While there is some uncertainty over the manner in which the disease progresses from its least serious to its disabling grades, it is likely that prolonged exposure contributes to the progression. It also appears that a worker may suddenly contract a severe grade without experiencing milder grades of the disease.
Estimates indicate that at least 35,000 employed and retired cotton mill workers, or 1 in 12 such workers, suffers from the most disabling form of byssinosis. The Senate Report accompanying the Act cited estimates that 100,000 active and retired workers suffer from some grade of the disease. One study found that over 25 percent of a sample of active cotton preparation and yarn manufacturing workers suffer at least some form of the disease at a dust exposure level common prior to adoption to the current standard. Other studies confirm these general findings on the prevalence of byssinosis.
Not until the early 1960s was byssinosis recognized in the United States as a distinct occupational hazard associated with cotton mills. In 1966, the American Conference of Governmental Industrial Hygienists (ACGIH), a private organization, recommended that exposure to total cotton dust be limited to a "threshold limit value" of 1,000 micrograms per cubic meter of air (1000 μg/m3) averaged over an 8-hour workday. The United States government first regulated exposure to cotton dust in 1968, when the Secretary of Labor, pursuant to the Walsh-Healey Act, 41 U.S.C. § 35(e), promulgated airborne contaminant threshold limit values, applicable to public contractors, that included the 1000 μg/m3 limit for total cotton dust. 34 Fed. Reg. 7953 (1969). Following passage of the Act, in 1970, the 1000 μg/m3 standard was adopted as an "established federal standard" under § 6(a) of the Act, 29 U.S.C. § 655(a).…

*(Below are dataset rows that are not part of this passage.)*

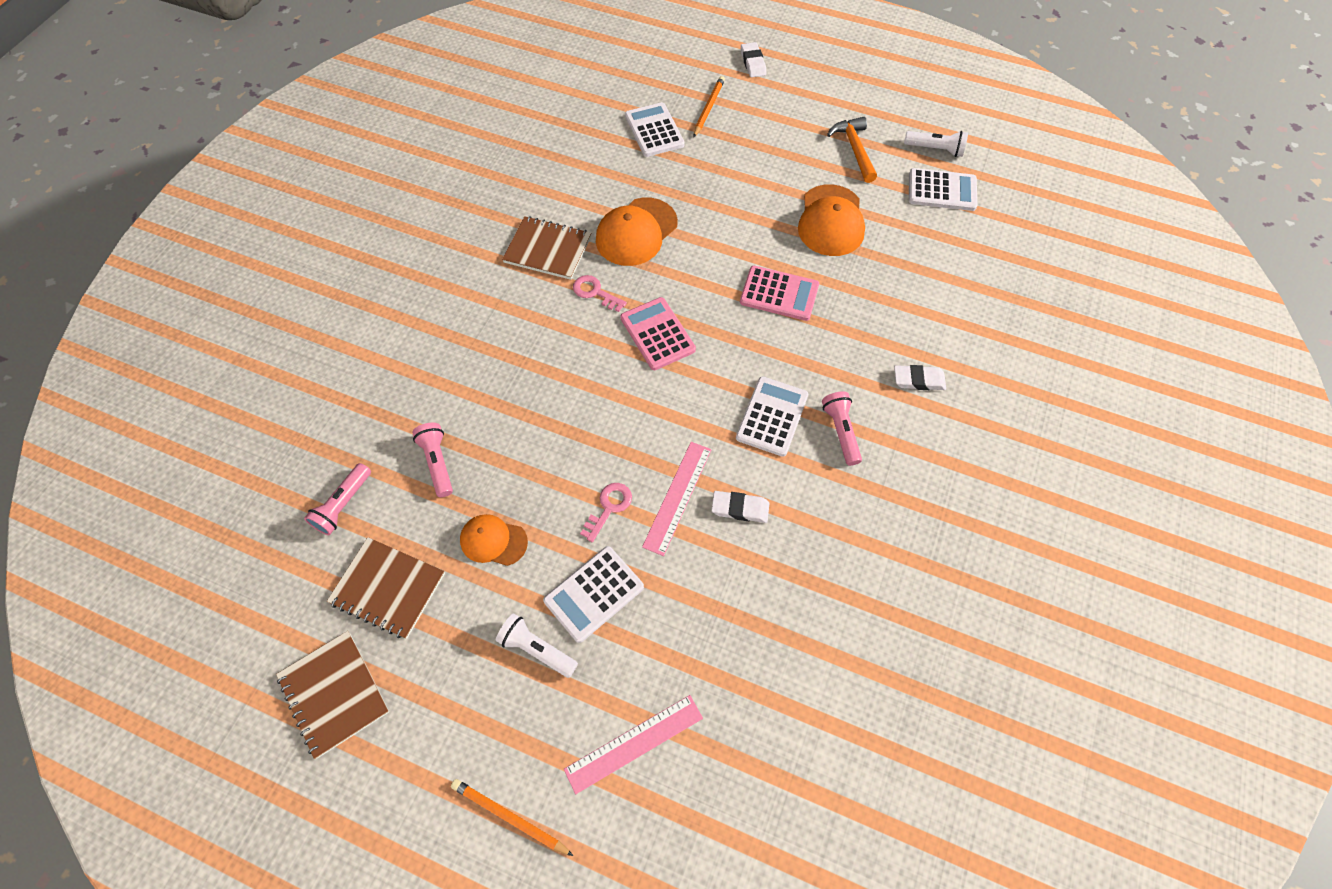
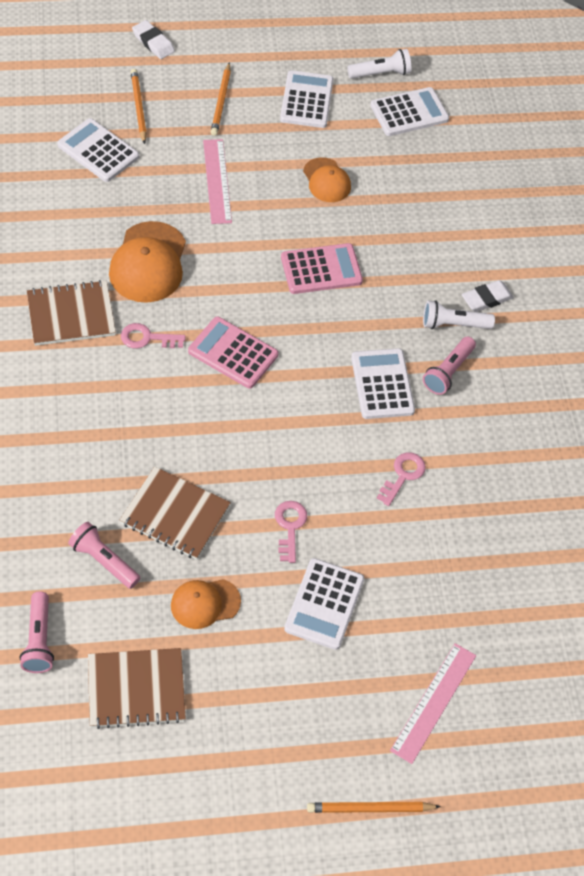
camera: 35 degrees left, 5 degrees down
(334, 694) = (151, 797): brown notebook -> brown notebook (175, 514)
(537, 649) = (305, 672): white flashlight -> white flashlight (453, 324)
(678, 497) = (344, 490): pink ruler -> pink ruler (217, 181)
(740, 508) = (403, 475): white eraser -> pink key
(779, 126) = (221, 101): none -> orange pencil
(831, 221) = (326, 180): orange cap -> orange cap, size x0.61
(841, 431) = (448, 372): pink flashlight -> pink flashlight turned 105 degrees counterclockwise
(854, 149) = (307, 100): orange hammer -> white calculator

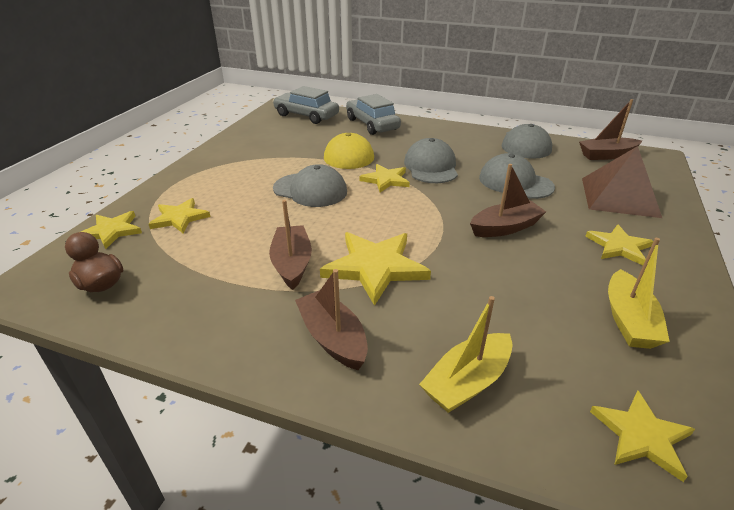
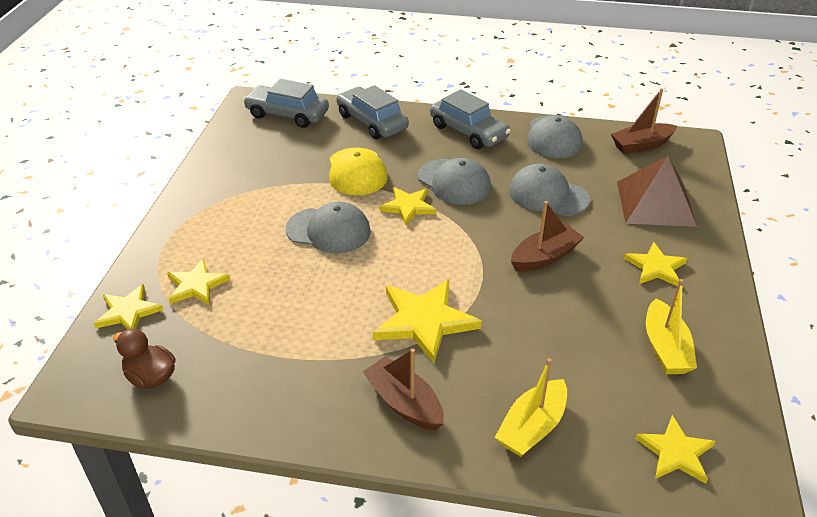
camera: 10 degrees left, 5 degrees up
(292, 264) = (340, 328): brown boat -> none
(431, 167) = (454, 182): grey cap -> grey cap turned 150 degrees clockwise
(451, 136) = (468, 132): none -> grey car

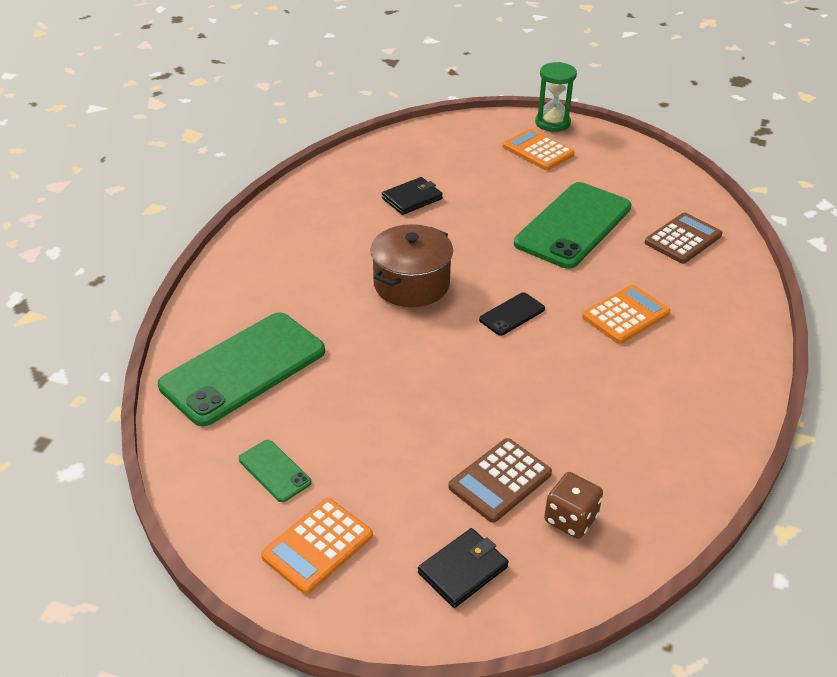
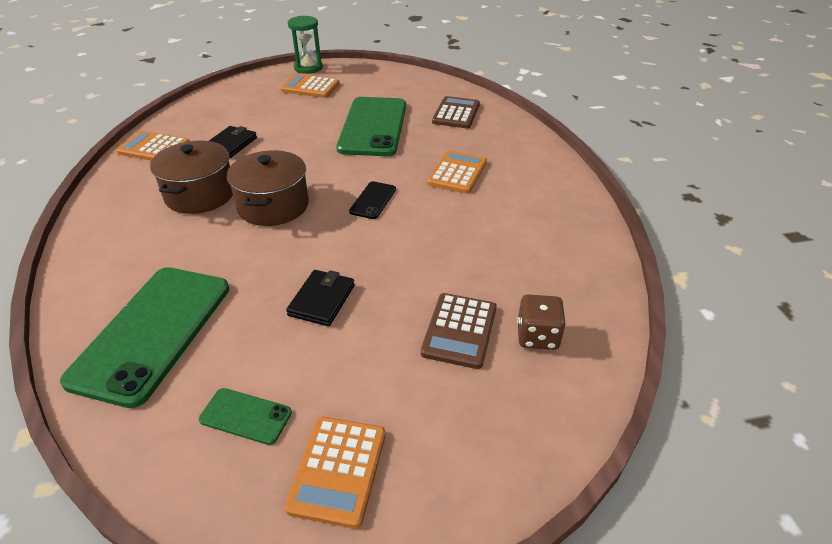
camera: 30 degrees left, 0 degrees up
(338, 179) = (154, 148): none -> orange calculator
(352, 247) = (200, 194): none -> brown pot
(463, 570) = (487, 423): black wallet -> black wallet (322, 300)

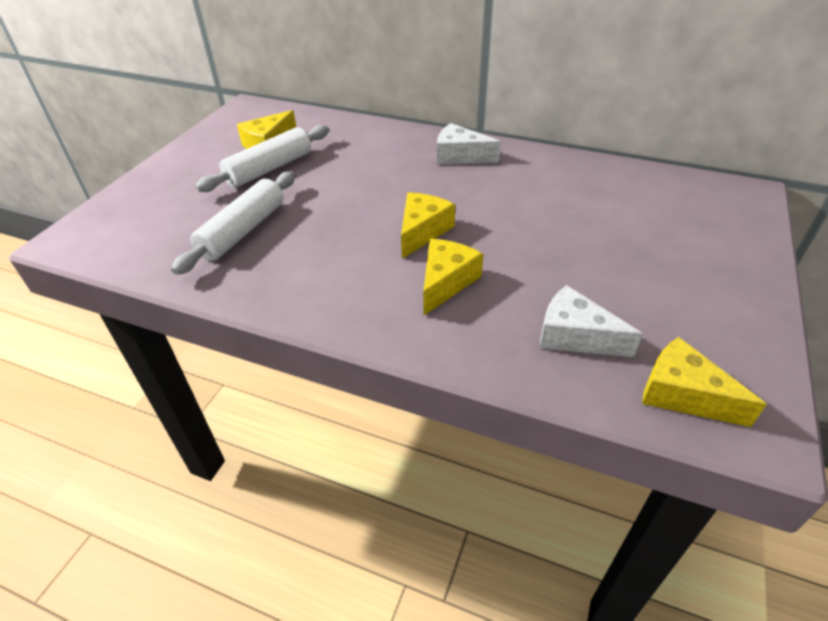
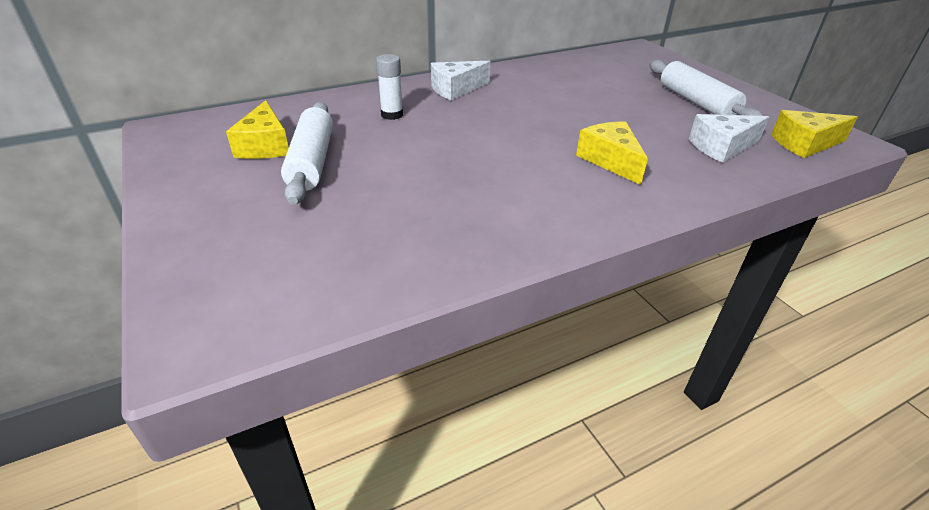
camera: 50 degrees left, 5 degrees down
(243, 231) = (396, 214): white rolling pin -> white rolling pin (696, 102)
(374, 157) = (392, 115): none -> white glue stick
(422, 231) = (533, 142): yellow cheese -> none

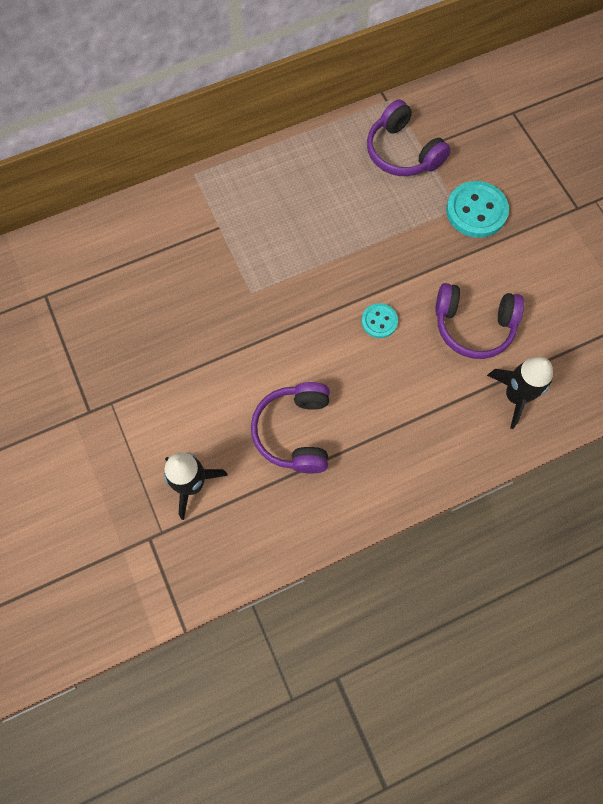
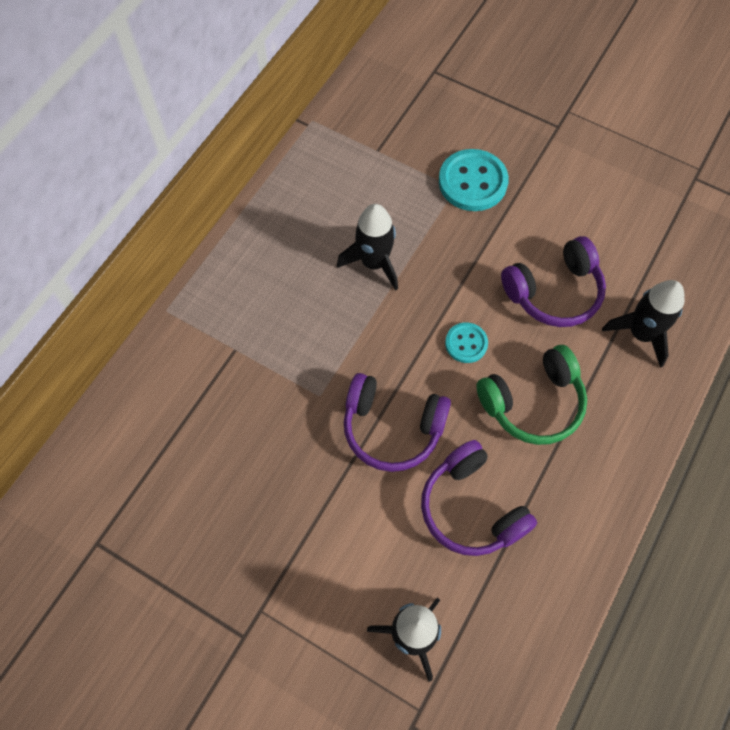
camera: 35 degrees left, 5 degrees down
(358, 226) = (374, 263): none -> black rocket
(394, 392) = (533, 403): none -> green headphones
(402, 152) = (361, 166): purple headphones -> purple headphones (392, 428)

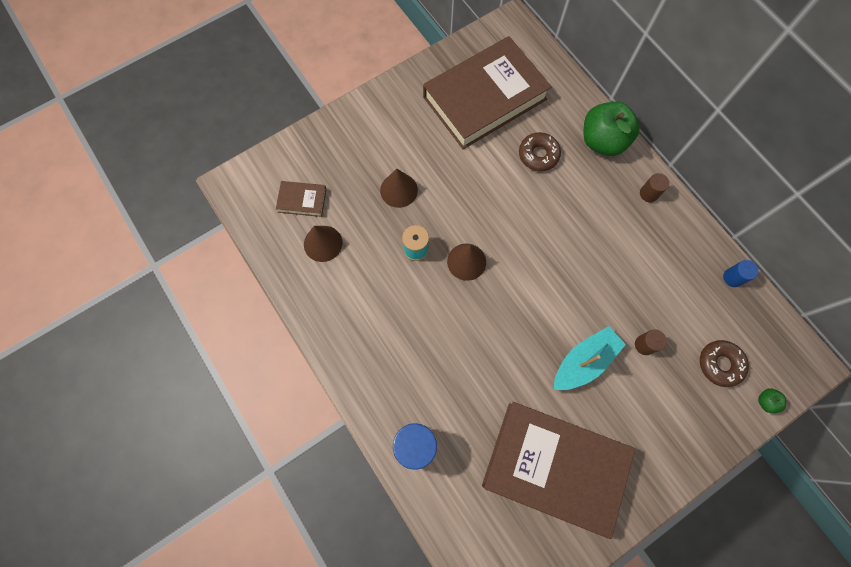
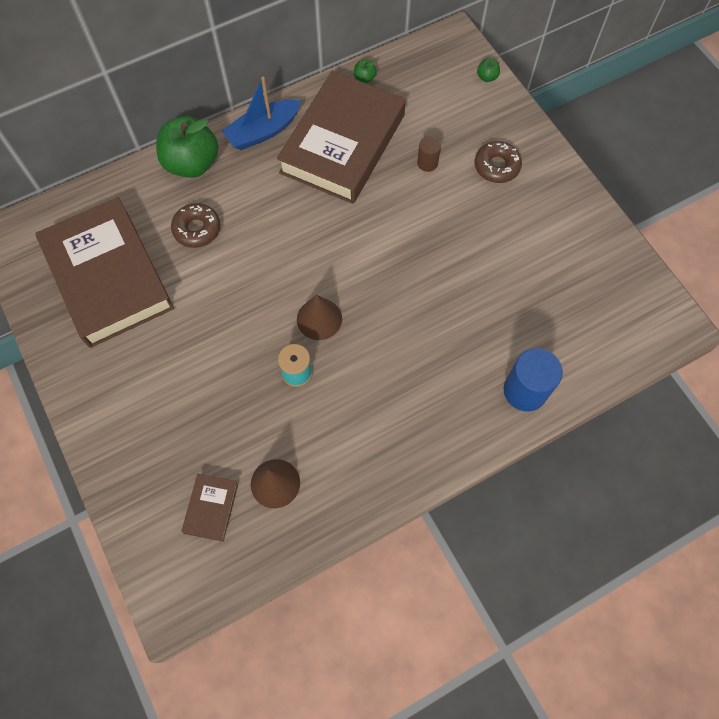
camera: 85 degrees left, 5 degrees down
(398, 190) = (216, 387): brown cone -> none
(554, 467) = (546, 260): brown book -> brown book (343, 144)
(584, 362) = (441, 218): turquoise boat -> none
(649, 194) = (263, 131): brown cylinder -> blue boat
(720, 364) = (450, 105): brown donut -> brown donut (496, 166)
(732, 277) = (364, 78): blue cylinder -> green apple

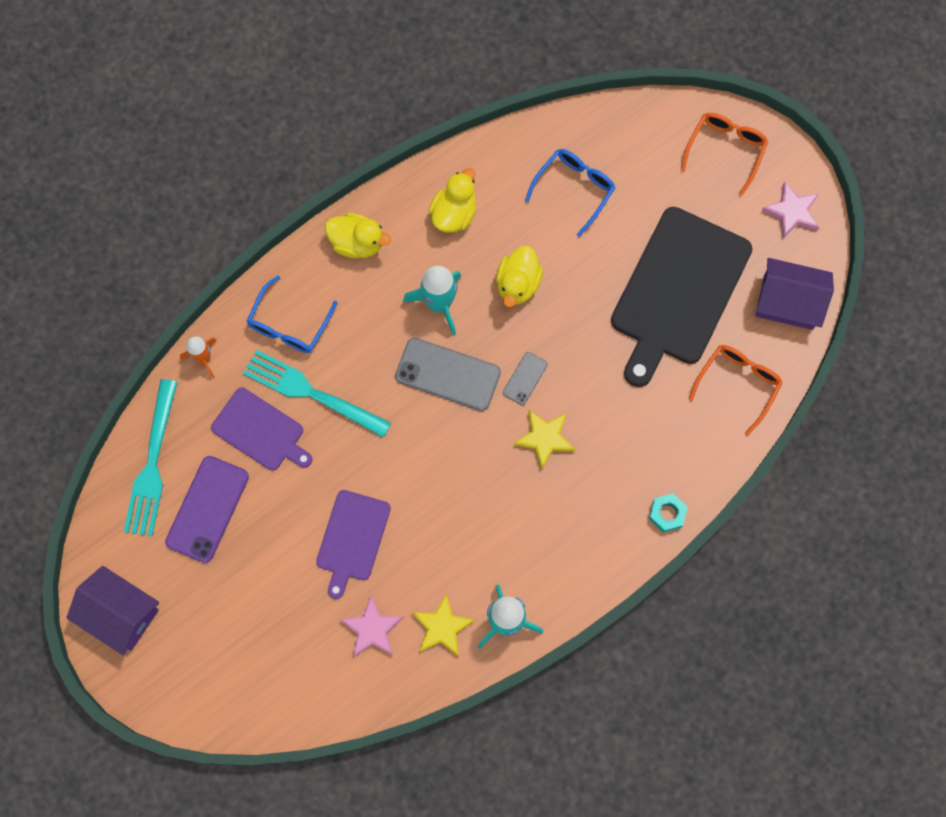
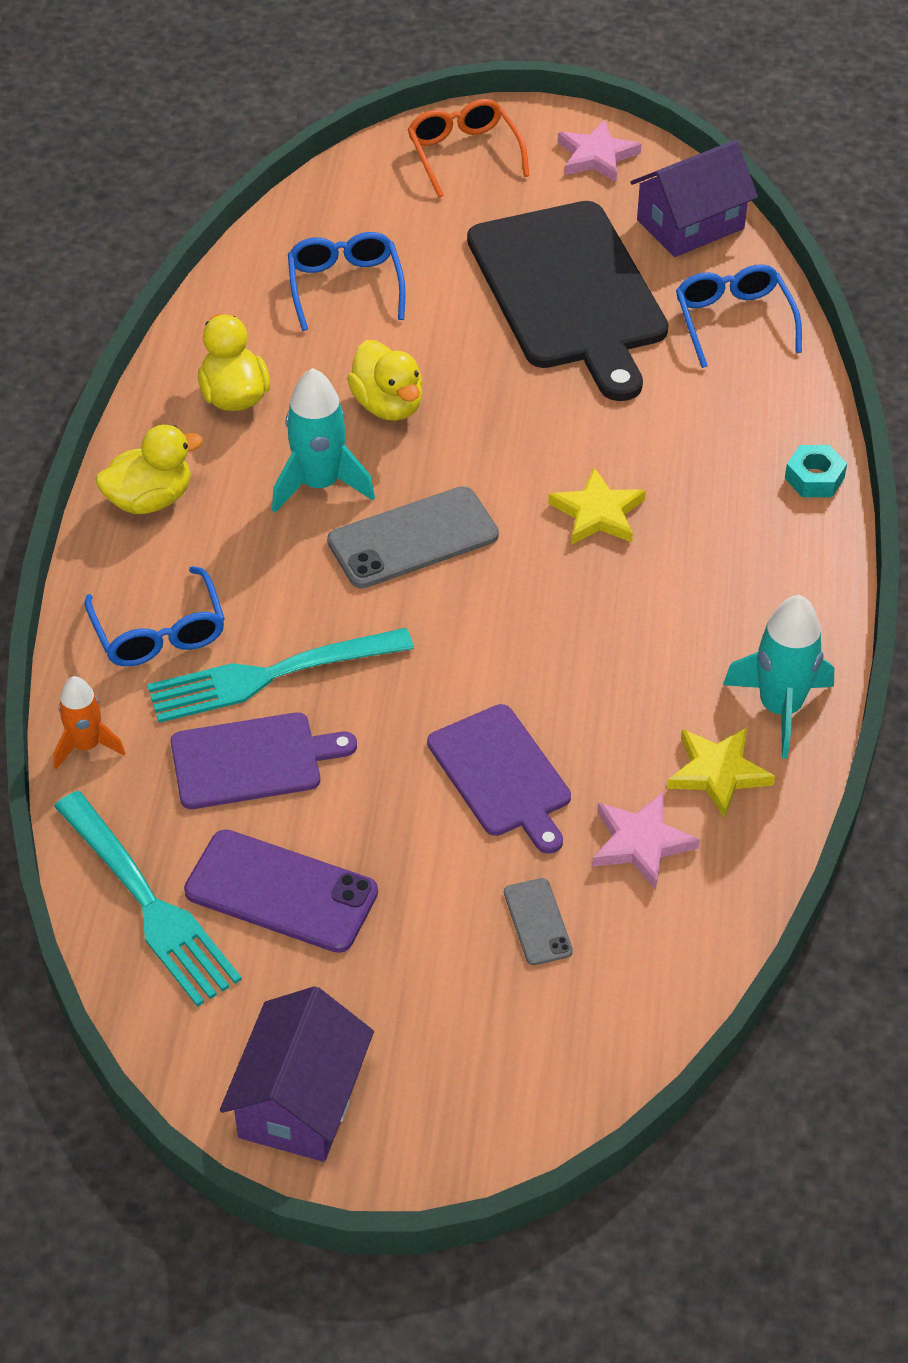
camera: 45 degrees left, 25 degrees down
(120, 614) = (301, 1100): purple house -> purple house turned 60 degrees counterclockwise
(207, 509) = (281, 892): purple phone -> purple phone turned 45 degrees counterclockwise
(525, 378) = (505, 478): grey phone -> grey phone (537, 922)
(738, 384) = (733, 321): orange glasses -> blue glasses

[In 1974] the Director of the National Institute for Occupational Safety and Health (NIOSH), pursuant to the Act, 29 U.S.C. §§ 669(a)(3), 671(d)(2), submitted to the Secretary of Labor a recommendation for a cotton dust standard with a permissible exposure limit (PEL) that "should be set at the lowest level feasible, but in no case at an environmental concentration as high as 0.2 mg lint-free cotton dust/cu.m.," or 200 μg/m3 of lint-free respirable dust….

The Cotton Dust Standard promulgated by OSHA establishes mandatory PELs over an 8-hour period of 200 μg/m3 for yarn manufacturing, 750 μg/m3 for slashing and weaving operations, and 500 μg/m3 for all other processes in the cotton industry.These levels represent a relaxation of the proposed PEL of 200 μg/m3 for all segments of the cotton industry.
OSHA chose an implementation strategy for the standard that depended primarily on a mix of engineering controls, such as installation of ventilation systems, and work practice controls, such as special floor sweeping procedures. Full compliance with the PELs is required within four years, except to the extent that employers can establish that the engineering and work practice controls are feasible. During this compliance period, and at certain other times, the Standard requires employers to provide respirators to employees. Other requirements include monitoring of cotton dust exposure, medical surveillance of all employees, annual medical examinations, employee education and training programs, and the posting of warning signs. A specific provision also under challenge in the instant case requires employers to transfer employees unable to wear respirators to another position, if available, having a dust level at or below the Standard's PELs, with "no loss of earnings or other employment rights or benefits as a result of the transfer."